Sergey A. Aksenov is Deputy Director of MIEM and Associate Professor at the School of Applied Mathematics
What is mathematical modeling and where is it used?
Mathematical modeling is one of the most powerful tools that provides insights into fundamental scientific problems and allows for respective solutions. So, I would say it is used everywhere. A mathematical model (of a system or an object) provides its formal description in the form of equations, which are then used for the analysis and prediction of its behaviour. Sometimes, the equations that comprise a mathematical model are very hard to solve, so they require new mathematical or computer methods. The field that seeks such methods and models is called the applied mathematics, and the faculty of applied mathematics at MIEM is the oldest in the country – it was opened in 1968, so we have a tradition that we can rely on.
MIEM’s scientific agenda is concentrated around cyberphysical systems including such fields as electronics, wireless communications, cybersecurity and machine learning - all of which require reliable and effective mathematical and computer models. Of course, we are not restricted by these areas only. For example, we operate an international laboratory that focuses on mathematical and computational methods for genomic data analysis. In one of their latest research projects, our colleagues investigated the ways the coronavirus penetrated Russia. They discovered that SARS-CoV-2 was brought to Russia from Europe between late February and early March 2020. How did they do this? Through an analysis of coronavirus mutations and the building of evolutionally trees relying on computer simulations based on mathematical models.
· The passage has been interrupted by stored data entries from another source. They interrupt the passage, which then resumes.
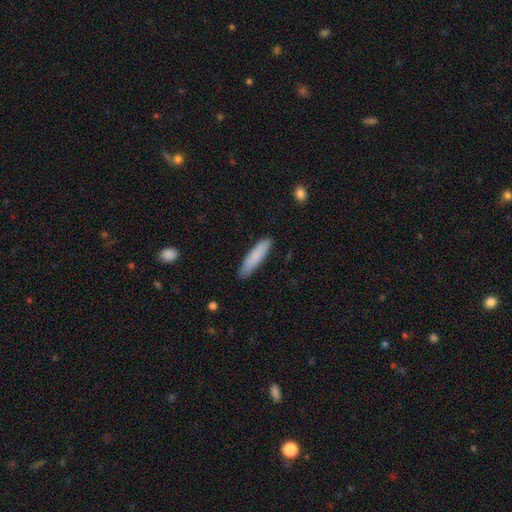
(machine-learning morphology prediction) type=smooth (83%); roundness=cigar-shaped (81%); merging=none (85%).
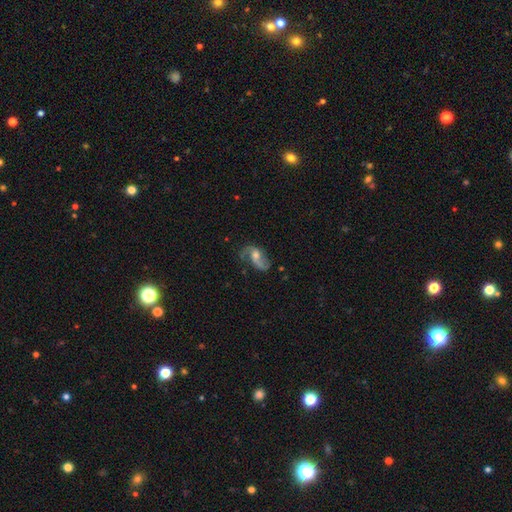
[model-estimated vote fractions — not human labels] Smooth or featured?
  - featured or disk: 79% *
  - smooth: 14%
  - star or artifact: 7%
Edge-on disk?
  - no: 97% *
  - yes: 3%
Bar?
  - no: 52% *
  - weak: 37%
  - strong: 10%
Spiral arms?
  - yes: 93% *
  - no: 7%
Spiral winding?
  - loose: 65% *
  - medium: 29%
  - tight: 7%
Spiral arm count?
  - 2: 87% *
  - 1: 6%
  - can't tell: 4%
  - 3: 1%
  - 4: 1%
  - more than 4: 1%
Bulge size?
  - moderate: 58% *
  - small: 29%
  - large: 7%
  - none: 5%
  - dominant: 1%
Merging?
  - none: 57% *
  - minor disturbance: 23%
  - major disturbance: 18%
  - merger: 3%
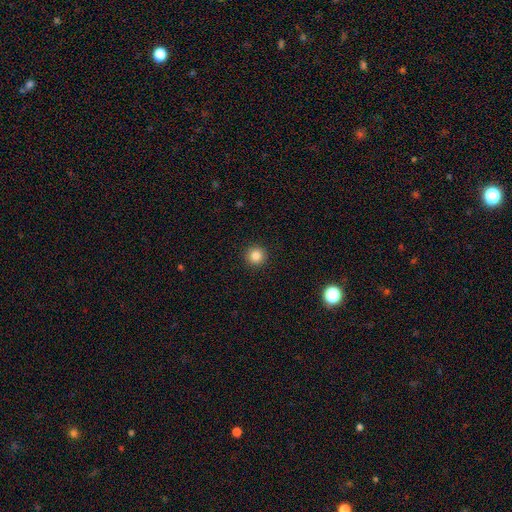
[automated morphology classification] The model was most divided on "smooth or featured": smooth: 85%, star or artifact: 11%, featured or disk: 4%. More confident: how rounded — round (96%); merging — none (93%).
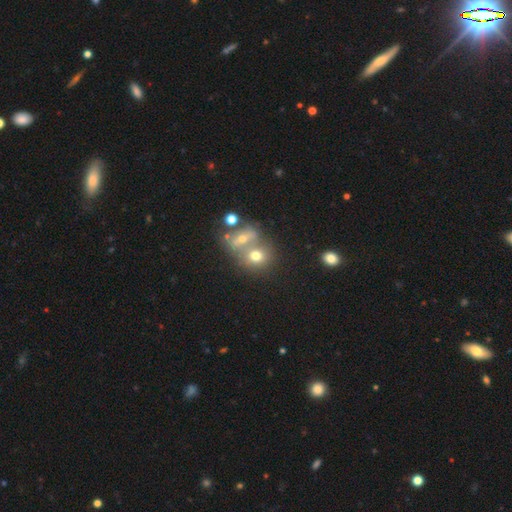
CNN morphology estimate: Smooth or featured?
  - smooth: 63% *
  - featured or disk: 21%
  - star or artifact: 16%
How rounded?
  - round: 70% *
  - in between: 28%
  - cigar-shaped: 2%
Merging?
  - merger: 50% *
  - none: 37%
  - minor disturbance: 9%
  - major disturbance: 5%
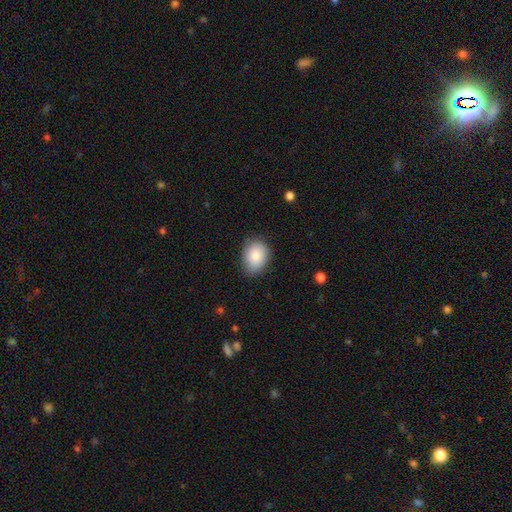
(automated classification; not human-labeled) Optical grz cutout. It shows a smooth galaxy with no disk features (86%) that is in between round and cigar-shaped (67%). Merging: none (78%).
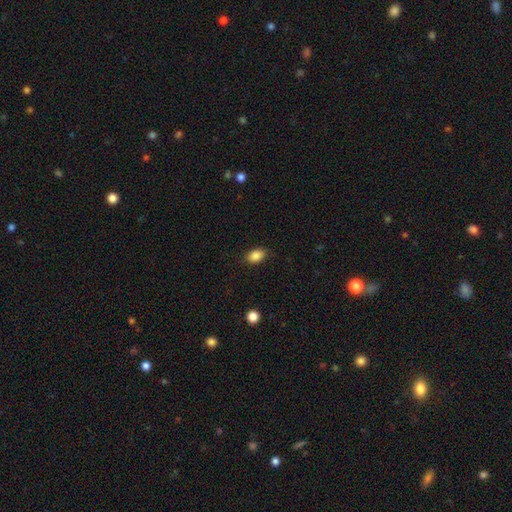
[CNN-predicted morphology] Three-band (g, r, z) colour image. It shows a smooth galaxy with no disk features (87%) that is in between round and cigar-shaped (85%). Merging: none (85%).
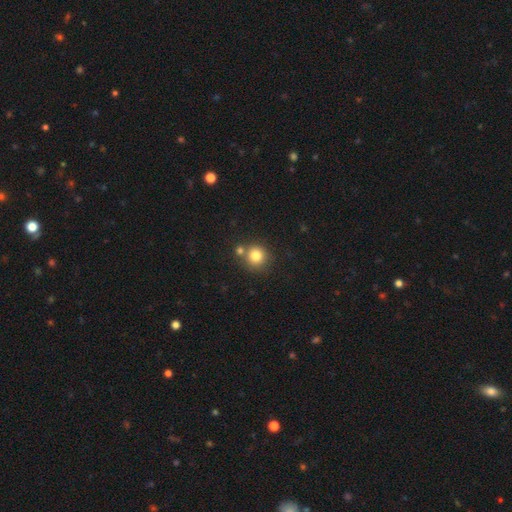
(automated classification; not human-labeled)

Mathematical modeling is a very broad field and its approaches and methods can vary greatly. With the development of computer technologies, numerical methods started replacing analytical ones in many areas and, as such, computer simulation is often used instead of mathematical modelling. Computer methods allow us to combine a variety of simple objects, make them work together, and, by doing so, discover new properties of entire systems. An artificial neural network is a good example as it consists of very simple mathematical objects combined together and becomes something new, which can be trained to win a chess champion. Another example is the atomistic simulation and multiscale analysis, and we also have an international laboratory in this field. The idea is to construct a mathematical object modeling an atom and use the computer to create a bunch of its instances, and make them interact. There exists a software that allows setting patterns of interaction between atoms and thus building a material from those atoms; we then can watch how it behaves under different conditions. Using this approach, our colleagues were able to calculate the melting point of graphene. As the melting temperature is very high and it is very complicated to try it experimentally, the computational methods allowed them to construct such estimates. Similar atomistic methods are used in chemistry and biology to predict material properties and chemical reactions. Though mathematical modelling does allow constructing many systems and processes, we cannot simulate everything. There are still a lot of unsolved problems requiring new models, methods and algorithms.